Tampoco tenía una ocupación comprobable. Según registros, se dedicaba a la creación de sociedades anónimas, que luego vendía a 60 mil pesos. En los allanamientos le secuestraron documentación propia de prestamistas y de compra y venta de cheques.


Gil Pereg posa a metros de las tumbas
Foto Télam

Sus vecinos dijeron lo mismo, y que le gustaba jugar al póker y hacer estafas virtuales. Algo incomprobable, como su supuesto coeficiente intelectual de 180, los supuestos aparatos de última tecnología que utilizaba para hacer inteligencia, los siete idiomas que hablaría, los autos de alta gama en los que se movían las personas que Pereg presentaba como sus socios, o la versión de que su madre era recaudadora del Estado israelí y que ambos tenían deudas millonarias. 

El lunes 14 se presentó en la comisaría de la zona y denunció la desaparición de su madre y de su tía. Dijo haberlas visto por última vez el sábado por la noche, y que no volvió a tener noticias de las mujeres. Ese día, además, canceló el pasaje que había comprado a Roma. Viajaría con tres caniles, con varios de sus gatos. En los días siguientes, Gil Pereg recorrió su barrio junto a periodistas locales. Señaló casas de narcos y ladrones. "Deberían buscarlas en esos lugares", sugirió.

La Policía allanó su casa dos veces, con resultados negativos. Pero encontraron algo que les llamó la atención: una mancha de sangre en una bolsa de cemento. Mediante estudios, la compararon con la saliva del cepillo de dientes que su madre usó en el departamento alquilado.


Las novedades del caso eran seguidas por periodistas de Australia (la tía había nacido en Israel, pero tenía nacionalidad australiana), Israel y Estados Unidos (por el interés de la comunidad judía local). También, por agentes de inteligencia israelí, que buscaron los cuerpos de las mujeres hasta en el sótano del cementerio. 
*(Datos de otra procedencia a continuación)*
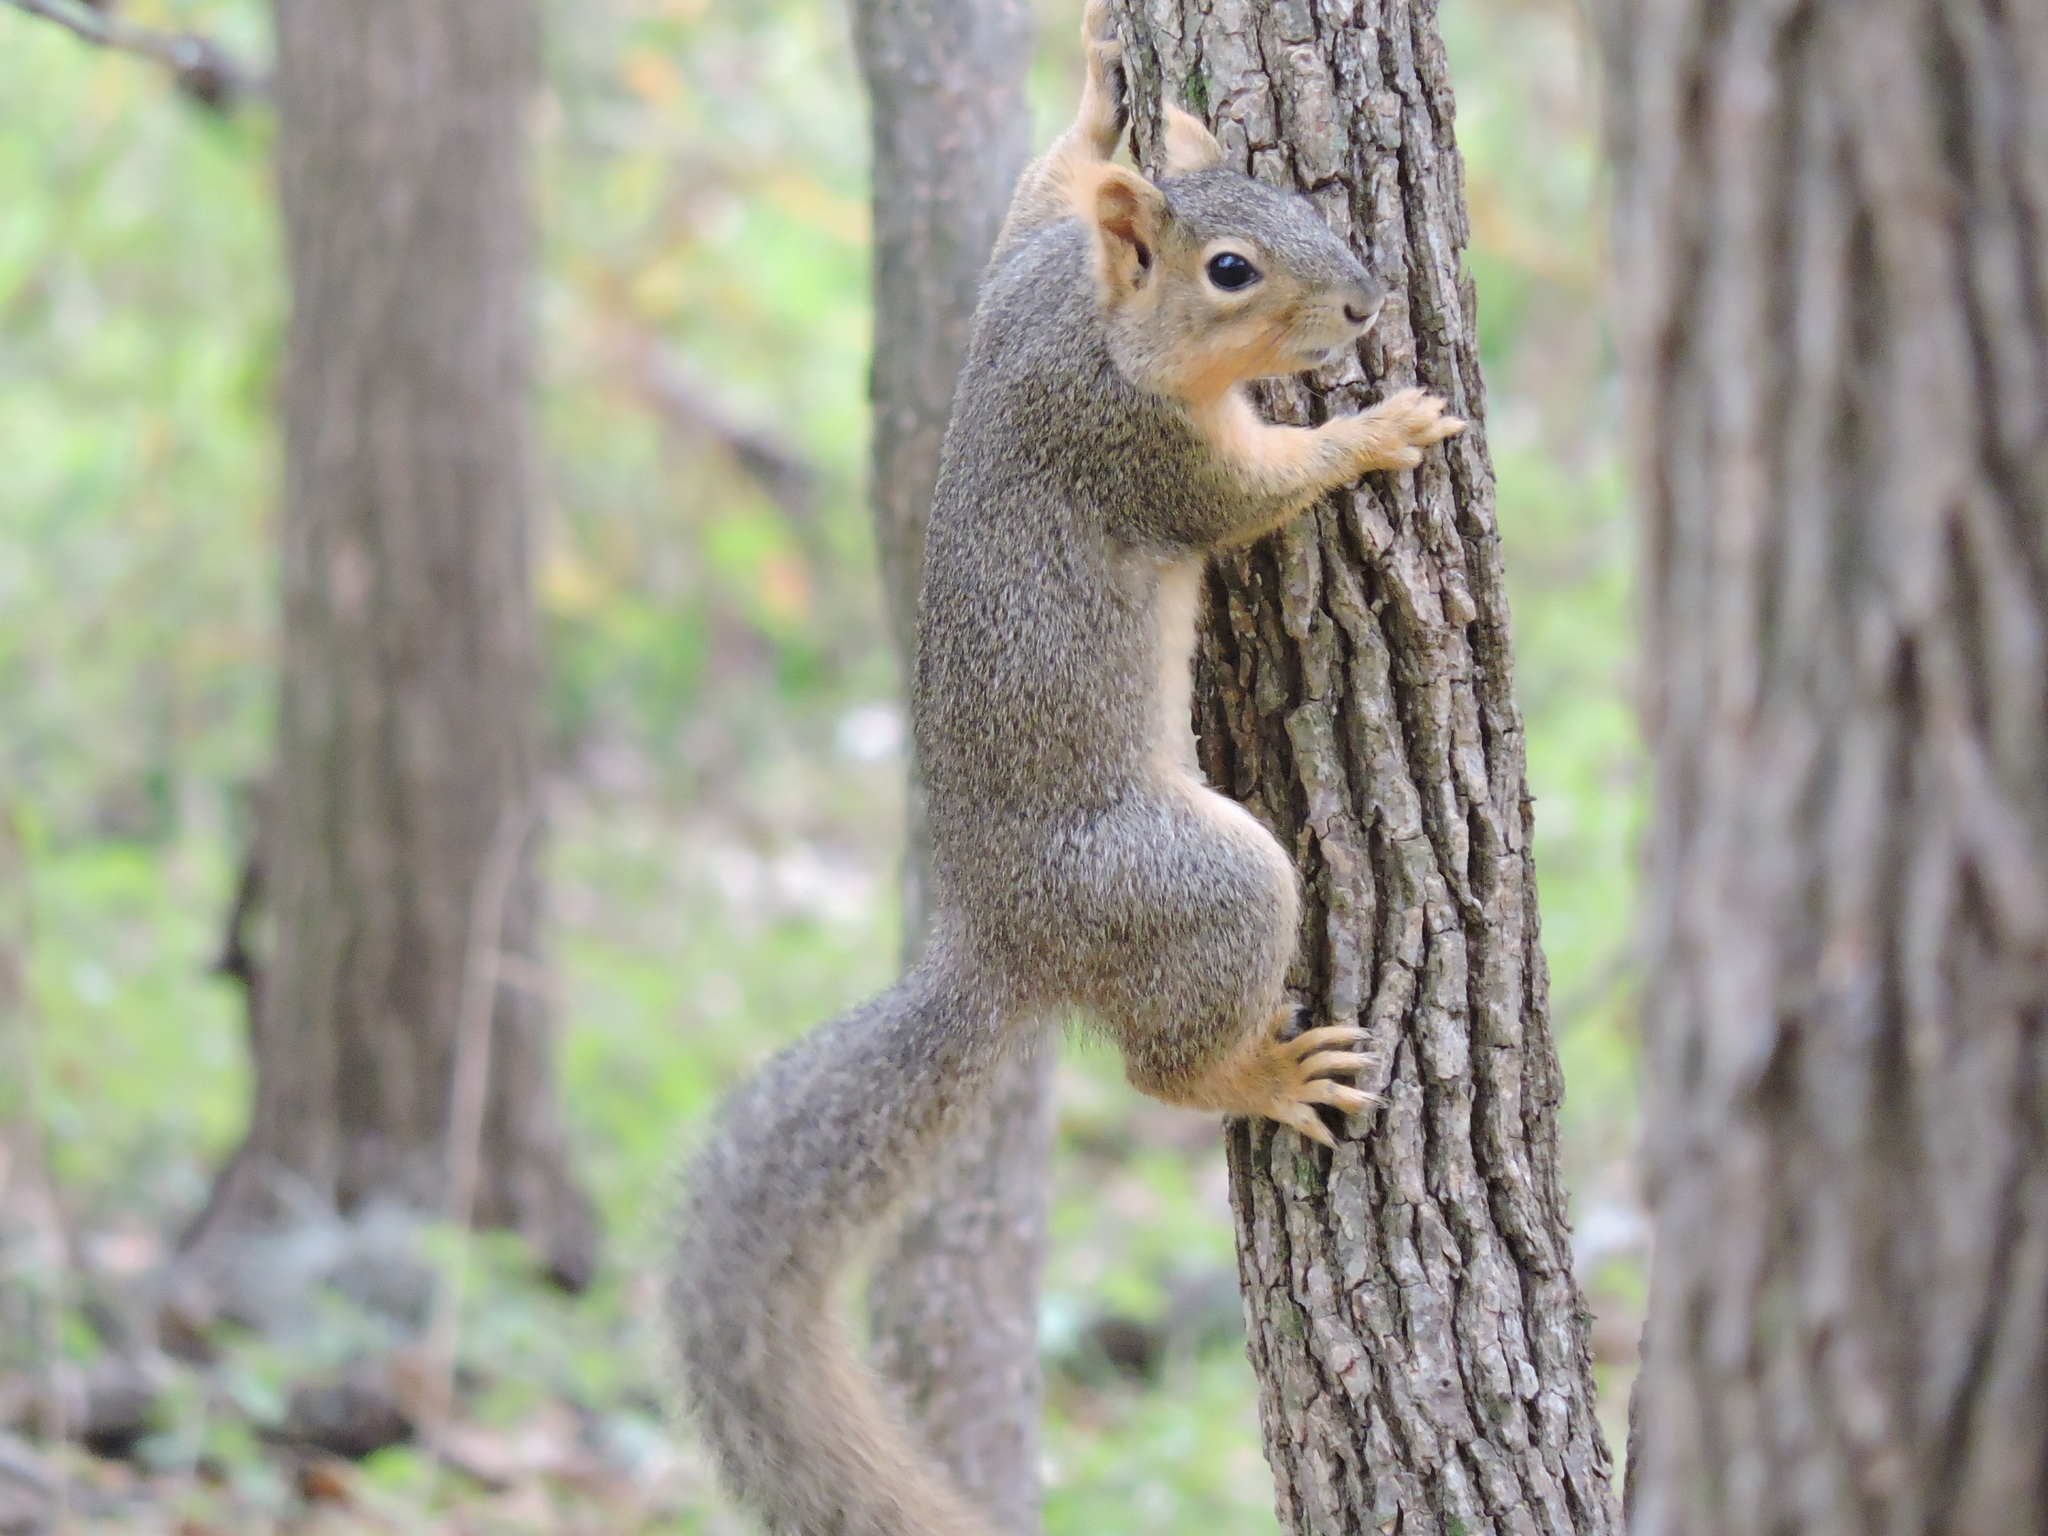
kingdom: Animalia
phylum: Chordata
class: Mammalia
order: Rodentia
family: Sciuridae
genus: Sciurus
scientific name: Sciurus niger
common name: Fox squirrel
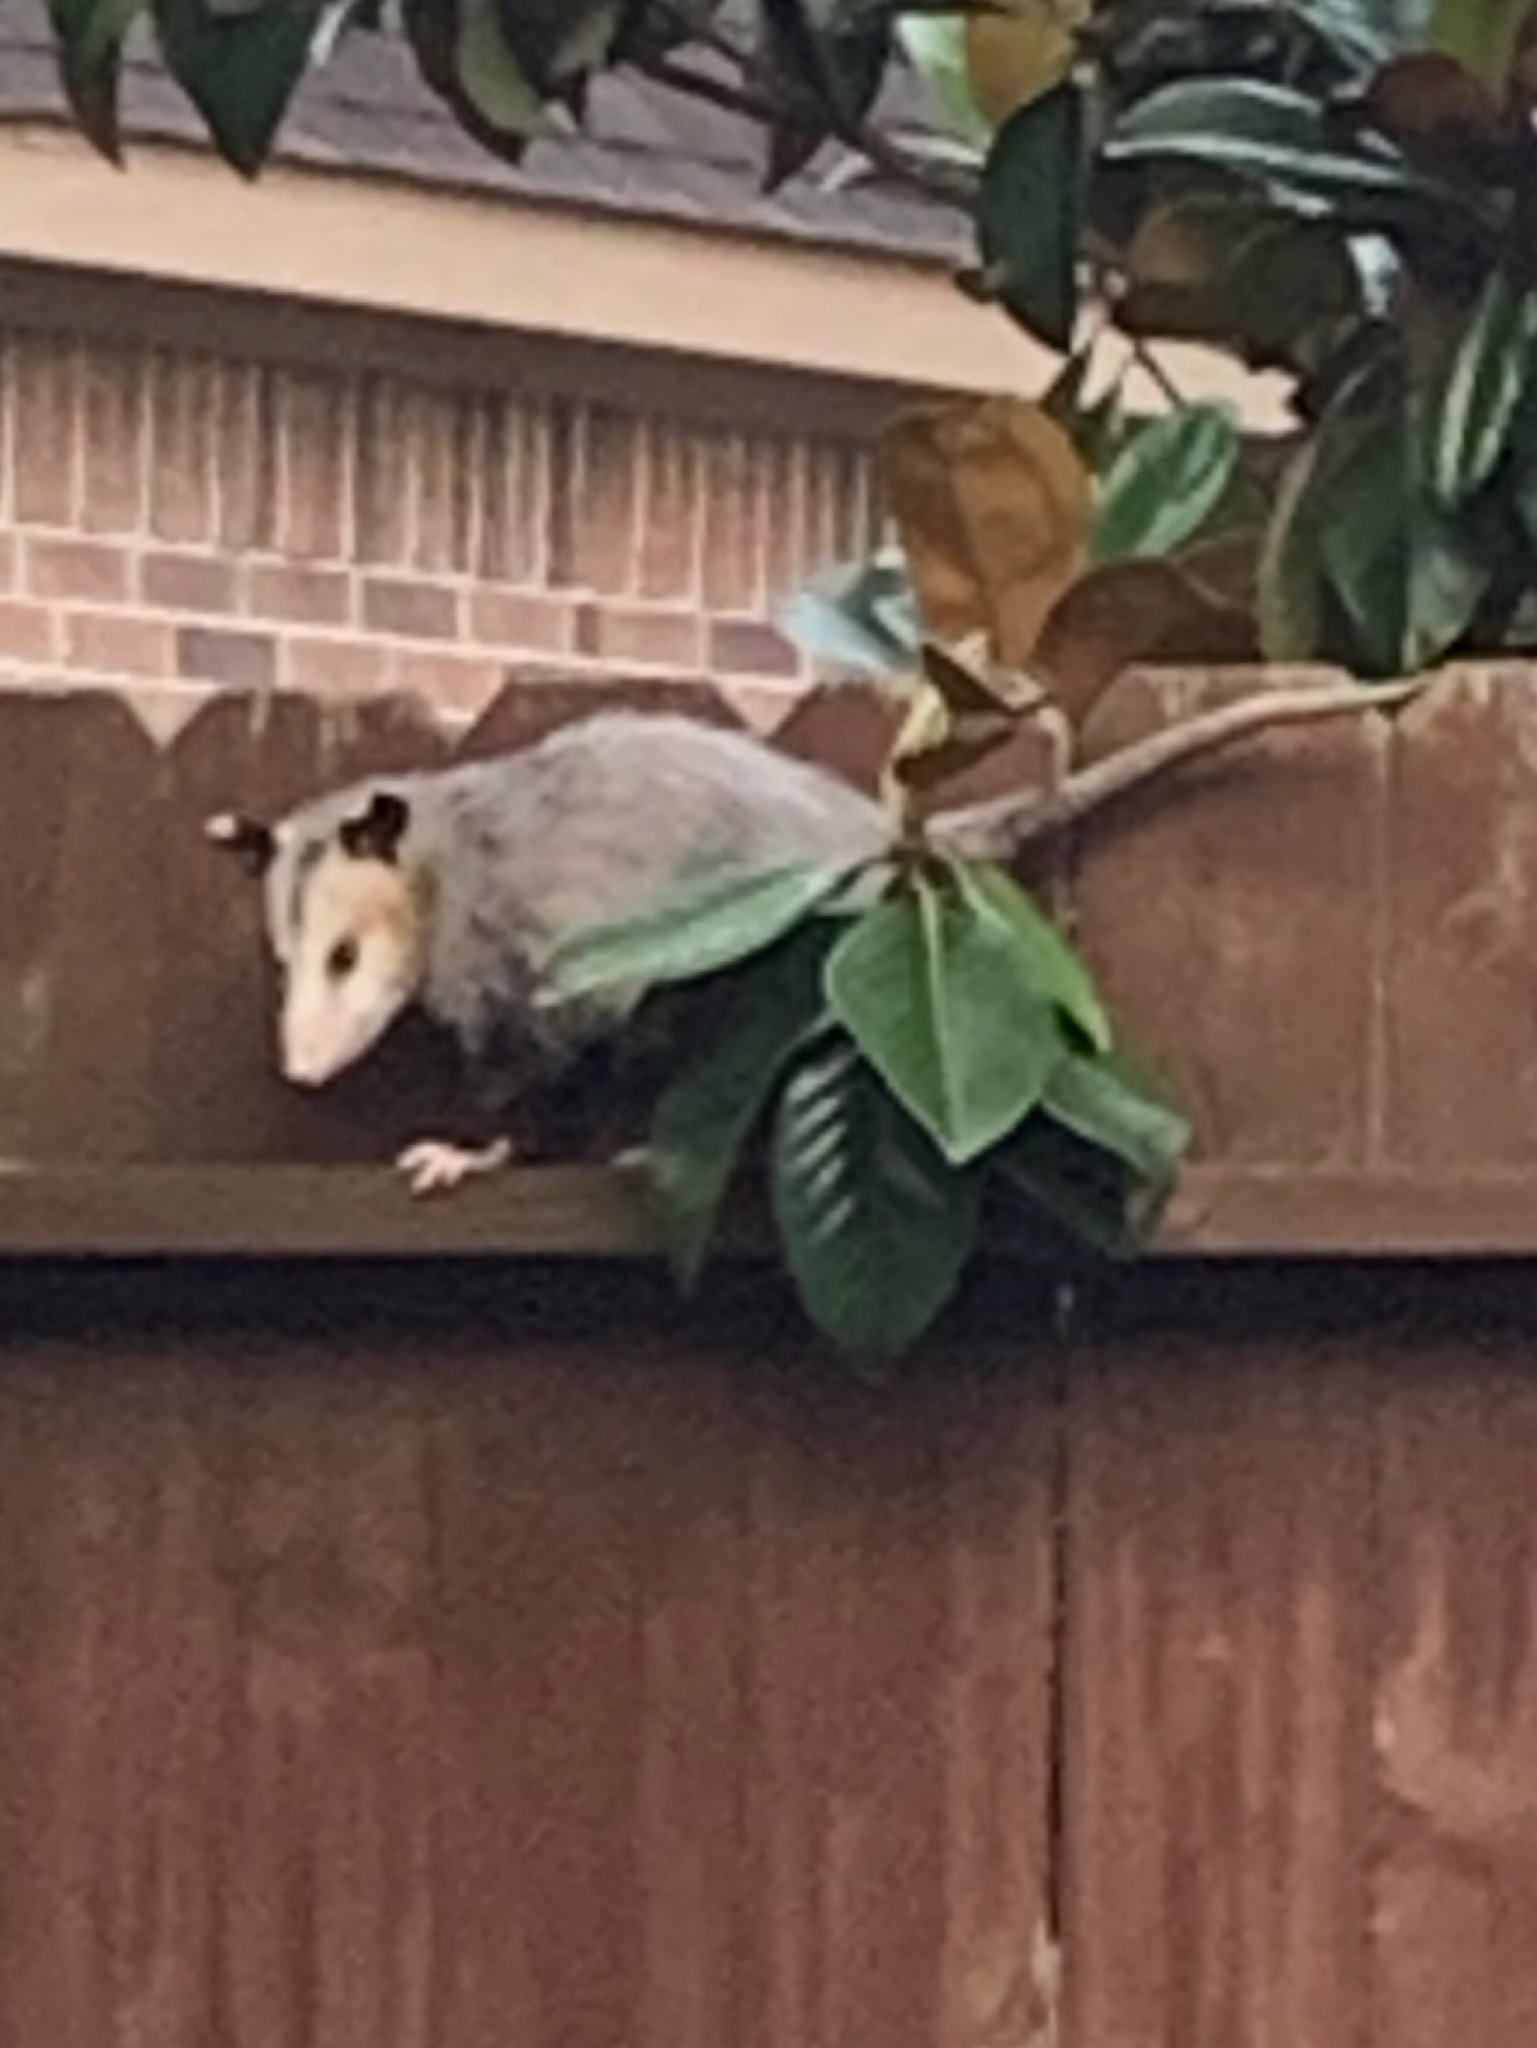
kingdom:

El caso empezaría a cerrarse el 28 de enero, gracias a tres perros de la Escuela Canina de Adiestramiento de Mendoza (ESCAM). Días atrás, los videos de las cámaras del cementerio habían mostrado a las mujeres ingresando al predio que vivía el acusado. Desde ese momento, el único que salió y fue registrado por las cámaras fue Gil Pereg. Los perros de la Policía solo olían sobre la avenida Rocca. Desde el comienzo del cementerio hasta el parque, justo cuando termina la casa de Pereg. Era el camino que habían recorrido desde que bajaron del colectivo, hasta la casa. 


Lily Pereg (izq.) era la tía de Gil y
Pyrhia Saroussy, su madre.

Pero los animales de la Escuela Canina marcaron un lugar dentro de la casa del israelí. Se trataba se una superficie compactada. Ladraron hasta que los policías se acercaron y decidieron cavar. Encontraron el primer cuerpo a los 97 centímetros. En ese mismo momento distintos policías de civil seguían a Pereg. Lo vieron en la terminal de ómnibus, preguntando en las agencias de transporte horarios de viajes a Buenos Aires. Lo detuvieron cuando regresaba a su domicilio. 

Según la autopsia, Lily Pereg fue asesinada de tres disparos de un revólver calibre 38. Y Pyrhia Saroussy fue golpeada y estrangulada. “Ya fallecida, el autor le introdujo un hierro en la zona vaginal y anal”, informó Claudia Ríos, la fiscal.

En la casa, y en los allanamientos anteriores, la Policía había secuestrado 25 mil dólares, 15 mil euros, 3 mil pesos y 3 armas. "Algunos dudan sobre su inimputabilidad", plantea su defensa. "La gente dice que se hace el gato, que es su estrategia. Pero digamos que se hace el gato desde 2007: ¿qué persona en sus cabales vive en un colchón con 37 gatos teniendo esa fortuna? Le alcanzaba para comprarse un departamento en el barrio más caro de la provincia".